Milo nodded again and said, “How much detail did you give her? About Wannsee?”
“More than I realized, I guess. When I’d come over there, she’d be so happy to see me- set out food, start to make a big deal about it. I was the only one who gave her any attention. So I guess I just kind of went on. Talking my head off.”

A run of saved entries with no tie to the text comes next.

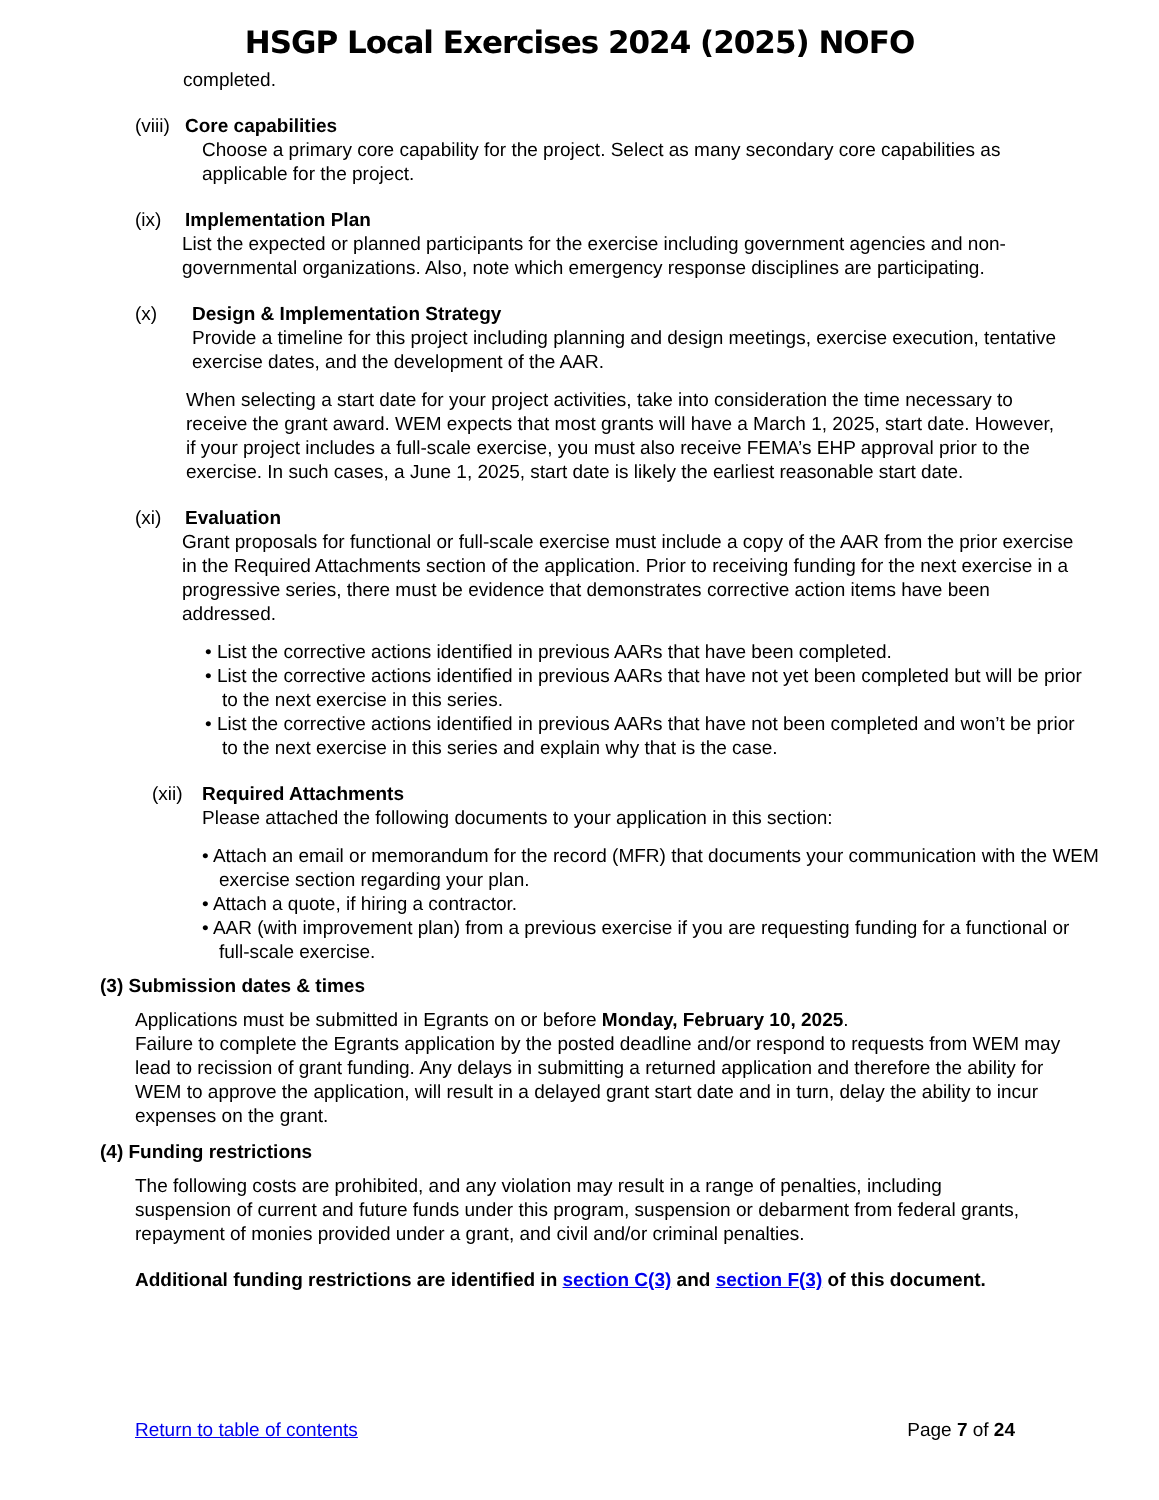HSGP Local Exercises 2024 (2025) NOFO
completed.
(viii)
Core capabilities
Choose a primary core capability for the project. Select as many secondary core capabilities as applicable for the project.
(ix) Implementation Plan
List the expected or planned participants for the exercise including government agencies and non-governmental organizations. Also, note which emergency response disciplines are participating.
(x) Design & Implementation Strategy
Provide a timeline for this project including planning and design meetings, exercise execution, tentative exercise dates, and the development of the AAR.
When selecting a start date for your project activities, take into consideration the time necessary to receive the grant award. WEM expects that most grants will have a March 1, 2025, start date. However, if your project includes a full-scale exercise, you must also receive FEMA’s EHP approval prior to the exercise. In such cases, a June 1, 2025, start date is likely the earliest reasonable start date.
(xi) Evaluation
Grant proposals for functional or full-scale exercise must include a copy of the AAR from the prior exercise in the Required Attachments section of the application. Prior to receiving funding for the next exercise in a progressive series, there must be evidence that demonstrates corrective action items have been addressed.
• List the corrective actions identified in previous AARs that have been completed.
• List the corrective actions identified in previous AARs that have not yet been completed but will be prior to the next exercise in this series.
• List the corrective actions identified in previous AARs that have not been completed and won’t be prior to the next exercise in this series and explain why that is the case.
(xii)
Required Attachments
Please attached the following documents to your application in this section:
• Attach an email or memorandum for the record (MFR) that documents your communication with the WEM exercise section regarding your plan.
• Attach a quote, if hiring a contractor.
• AAR (with improvement plan) from a previous exercise if you are requesting funding for a functional or full-scale exercise.
(3) Submission dates & times
Applications must be submitted in Egrants on or before Monday, February 10, 2025.
Failure to complete the Egrants application by the posted deadline and/or respond to requests from WEM may lead to recission of grant funding. Any delays in submitting a returned application and therefore the ability for WEM to approve the application, will result in a delayed grant start date and in turn, delay the ability to incur expenses on the grant.
(4) Funding restrictions
The following costs are prohibited, and any violation may result in a range of penalties, including suspension of current and future funds under this program, suspension or debarment from federal grants, repayment of monies provided under a grant, and civil and/or criminal penalties.
Additional funding restrictions are identified in section C(3) and section F(3) of this document.
Return to table of contents Page 7 of 24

“You mention Latch’s name?”
He looked down. Muttered something that passed for “Uh-huh.”
“And Massengil’s?”
“All of it.” Still downcast and muttering. He looked up suddenly, wet-eyed again. “I had no idea she was really listening! Half the time she was so spaced-out I felt like I was talking to a wall! Talking to myself! Almost a stream of consciousness thing, just letting it all out. I don’t even remember what I told her, how much I told her. If I’da known…” He broke off, shook his head. Wept. Dinwiddie went over to him and patted his shoulder.
Milo waited a long time before saying, “It wasn’t your fault.”
The thin brown face shot up like a jack-in-the-box. “No. Nothing like that. Whose fault was it?”
“You want to torture yourself with guilt, son, wait until you’re a bit older. After you’ve given yourself some good reason.”
Ike stared at him. Dried his eyes. “You’re weird, man. For a cop. What is it you want from me?”
“That’s up to you,” said Milo. “Latch and Ahlward and a bunch of the others are dead. Mrs. Latch is being looked into. But quite a few of them- too many of them- survived. We’ve got very little to hold them on- nothing that’ll do serious damage in terms of jail time. And maybe that’s no big deal. They’re all a bunch of sheep- with the leaders gone they’ll forget politics, go into real estate or growing dope or writing screenplays, whatever. But maybe not.”